The GymDogs are No. 13 in the country on vault, which is its second-lowest ranked event. With scores ranging from 48.67 to 49.375, vault is the second-most inconsistent event for Georgia behind bars, which is skewed by the GymDogs’ season-low performance against LSU. Georgia has had two of their three highest vault scores in the past two meets.

There is also not much variation in the way vault is performed by gymnasts, especially in the NCAA. Typically, a gymnast will do a variation of a Yurchenko, which includes the sequence of a roundoff, a back handspring and a varying combination of twists or flips to maximize height and distance from the vault.

All-around GymDog Rachael Lukacs holds the team’s high score on vault this season with a 9.925 that she has hit in the past two meets.

Competing a double-twisting Yurchenko, Lukacs said the aggressive and focused approach is the most important aspect to earning a high score.
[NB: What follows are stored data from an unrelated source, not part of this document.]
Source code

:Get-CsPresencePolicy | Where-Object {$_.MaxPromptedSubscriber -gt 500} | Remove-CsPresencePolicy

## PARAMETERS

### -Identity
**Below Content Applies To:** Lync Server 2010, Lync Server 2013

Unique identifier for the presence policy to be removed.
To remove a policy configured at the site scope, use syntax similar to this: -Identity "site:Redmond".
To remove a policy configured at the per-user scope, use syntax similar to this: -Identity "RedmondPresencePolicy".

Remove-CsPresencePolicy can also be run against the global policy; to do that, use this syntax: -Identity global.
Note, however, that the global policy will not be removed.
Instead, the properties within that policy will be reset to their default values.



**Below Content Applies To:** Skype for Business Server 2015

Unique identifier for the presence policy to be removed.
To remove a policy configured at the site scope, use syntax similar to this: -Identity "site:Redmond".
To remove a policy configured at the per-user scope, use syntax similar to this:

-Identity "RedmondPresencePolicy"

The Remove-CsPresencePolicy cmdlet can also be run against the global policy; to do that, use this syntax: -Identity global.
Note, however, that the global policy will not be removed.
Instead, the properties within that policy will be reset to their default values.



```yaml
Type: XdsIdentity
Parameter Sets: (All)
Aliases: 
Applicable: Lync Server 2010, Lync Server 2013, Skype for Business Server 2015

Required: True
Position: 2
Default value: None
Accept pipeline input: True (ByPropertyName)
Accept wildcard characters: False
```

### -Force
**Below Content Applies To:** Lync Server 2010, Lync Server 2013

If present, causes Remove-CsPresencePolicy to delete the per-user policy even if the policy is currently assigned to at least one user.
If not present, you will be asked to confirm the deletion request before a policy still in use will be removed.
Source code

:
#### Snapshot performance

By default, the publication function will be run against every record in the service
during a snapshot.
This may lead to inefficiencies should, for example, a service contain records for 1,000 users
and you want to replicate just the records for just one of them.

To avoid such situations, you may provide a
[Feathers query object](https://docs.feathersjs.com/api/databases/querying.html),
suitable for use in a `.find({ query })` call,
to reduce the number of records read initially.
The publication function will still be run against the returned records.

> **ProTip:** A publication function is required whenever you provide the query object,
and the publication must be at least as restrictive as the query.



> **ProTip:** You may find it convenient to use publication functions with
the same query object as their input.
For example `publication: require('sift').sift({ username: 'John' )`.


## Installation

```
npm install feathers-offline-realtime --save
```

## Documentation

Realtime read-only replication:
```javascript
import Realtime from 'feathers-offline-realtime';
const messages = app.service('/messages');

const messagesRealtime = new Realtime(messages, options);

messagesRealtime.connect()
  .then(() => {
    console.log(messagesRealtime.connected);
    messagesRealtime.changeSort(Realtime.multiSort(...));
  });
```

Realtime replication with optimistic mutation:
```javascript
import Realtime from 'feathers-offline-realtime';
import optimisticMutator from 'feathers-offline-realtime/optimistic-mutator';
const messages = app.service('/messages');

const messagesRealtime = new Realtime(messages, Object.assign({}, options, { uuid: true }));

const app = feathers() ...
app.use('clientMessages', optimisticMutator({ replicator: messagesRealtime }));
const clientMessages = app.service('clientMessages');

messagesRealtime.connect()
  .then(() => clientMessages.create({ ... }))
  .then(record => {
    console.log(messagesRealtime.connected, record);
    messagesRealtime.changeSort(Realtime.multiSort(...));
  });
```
That focus can come into play in the milliseconds as she touches the vault, depending on how she hits the table or springboard.

“You have to run as fast as you can, use that table and then be explosive, [with] nice tight arms and twists,” Lukacs said. “It’s a more powerful event than bars or beam.”

Every GymDog on the vault lineup competes with a Yurchenko variation, with the exception of sophomore Abbey Ward.

With vault as her specialty, Ward showcases a unique skill in the event, the Tsukahara full, commonly shortened to the Tsuk. It’s comprised of a roundoff on the vault and a flip variation before sticking the landing.

Ward is one of the only gymnasts that executes a Tsuk currently in the NCAA, as it’s predominantly used in men’s gymnastics.

The rarity of the Tsuk is a double-edged sword in the NCAA. Since few gymnasts use it as their vault skill, judges don’t get the experience of scoring them as much as the common Yurchenko vault, which is a factor Ward believes has a slight impact on the scores she’s awarded.

“It may be a little bit of a disadvantage, but it's also just refreshing that the judges get to see something different,” Ward said. “I'm a little bit unique versus some other girls.”

A high score on vault is helped by two factors: the height achieved from pushing off the vault and the distance cleared on the landing. While the Tsuk is an difficult vault to become proficient in — as Kupets Carter praises Ward for competing — it isn't necessarily optimized for the height and distance that certain high-scoring Yurchenkos can achieve.

Ward’s career high while performing Tsuk fulls on the vault as a GymDog is a 9.9.

As the first event completed at every home meet, the vault lineup seems to pass in the blink of an eye. But its success or shortcoming is integral to the mindset of the team progressing into the rest of the meet.

“The attitude, it's not like, ‘Oh, it's not as important,’” Ward said. “I just think it's very important to just like start the meet off right and strong.”